## begin DATA IN THIS EXERCISE

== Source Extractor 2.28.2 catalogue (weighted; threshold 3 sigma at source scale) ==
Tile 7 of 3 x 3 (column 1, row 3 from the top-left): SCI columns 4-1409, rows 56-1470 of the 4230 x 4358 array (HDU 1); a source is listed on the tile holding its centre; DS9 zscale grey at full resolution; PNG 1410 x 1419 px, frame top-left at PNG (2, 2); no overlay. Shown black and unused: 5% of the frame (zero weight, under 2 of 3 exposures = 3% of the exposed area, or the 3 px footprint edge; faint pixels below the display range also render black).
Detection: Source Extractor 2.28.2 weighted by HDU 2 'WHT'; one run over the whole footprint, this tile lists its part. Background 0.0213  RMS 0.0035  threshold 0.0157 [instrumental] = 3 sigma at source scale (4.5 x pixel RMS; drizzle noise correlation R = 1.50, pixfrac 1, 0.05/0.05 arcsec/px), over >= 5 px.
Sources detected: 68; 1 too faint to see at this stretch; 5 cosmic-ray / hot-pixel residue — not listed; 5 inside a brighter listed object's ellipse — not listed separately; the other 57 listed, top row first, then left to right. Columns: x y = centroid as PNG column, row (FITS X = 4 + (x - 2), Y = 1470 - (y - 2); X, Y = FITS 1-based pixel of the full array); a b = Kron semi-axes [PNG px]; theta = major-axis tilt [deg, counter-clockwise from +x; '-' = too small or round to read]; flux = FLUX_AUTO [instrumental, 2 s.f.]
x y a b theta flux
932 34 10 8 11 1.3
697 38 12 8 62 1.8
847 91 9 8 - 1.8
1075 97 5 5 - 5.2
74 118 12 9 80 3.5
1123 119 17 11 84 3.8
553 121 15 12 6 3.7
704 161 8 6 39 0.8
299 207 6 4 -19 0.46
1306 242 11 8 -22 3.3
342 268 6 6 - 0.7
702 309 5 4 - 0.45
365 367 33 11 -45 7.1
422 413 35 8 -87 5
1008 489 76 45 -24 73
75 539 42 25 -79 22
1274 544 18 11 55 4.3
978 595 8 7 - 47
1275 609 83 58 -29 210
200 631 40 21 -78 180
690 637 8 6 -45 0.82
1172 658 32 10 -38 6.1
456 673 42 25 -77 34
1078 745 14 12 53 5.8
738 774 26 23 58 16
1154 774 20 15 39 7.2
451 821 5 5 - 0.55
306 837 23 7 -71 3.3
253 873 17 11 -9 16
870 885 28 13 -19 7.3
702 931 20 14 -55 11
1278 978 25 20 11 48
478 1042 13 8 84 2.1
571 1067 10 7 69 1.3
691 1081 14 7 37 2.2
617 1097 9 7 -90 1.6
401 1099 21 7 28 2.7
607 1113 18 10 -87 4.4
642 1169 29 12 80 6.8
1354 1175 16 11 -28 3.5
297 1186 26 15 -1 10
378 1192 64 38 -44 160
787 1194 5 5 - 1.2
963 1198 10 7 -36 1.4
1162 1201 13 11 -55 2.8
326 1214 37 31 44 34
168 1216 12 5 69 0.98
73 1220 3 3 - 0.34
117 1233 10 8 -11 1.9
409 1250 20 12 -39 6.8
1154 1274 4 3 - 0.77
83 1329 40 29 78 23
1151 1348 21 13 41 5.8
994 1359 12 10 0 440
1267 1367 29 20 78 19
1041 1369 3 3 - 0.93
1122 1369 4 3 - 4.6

## end DATA IN THIS EXERCISE

◆ **YOUR GOAL**:
Which lines of the data above contain the word "threshold"? Gather each of them and copy it out in full.

◆ **WRITTEN ANSWER**:
== Source Extractor 2.28.2 catalogue (weighted; threshold 3 sigma at source scale) ==
Detection: Source Extractor 2.28.2 weighted by HDU 2 'WHT'; one run over the whole footprint, this tile lists its part. Background 0.0213  RMS 0.0035  threshold 0.0157 [instrumental] = 3 sigma at source scale (4.5 x pixel RMS; drizzle noise correlation R = 1.50, pixfrac 1, 0.05/0.05 arcsec/px), over >= 5 px.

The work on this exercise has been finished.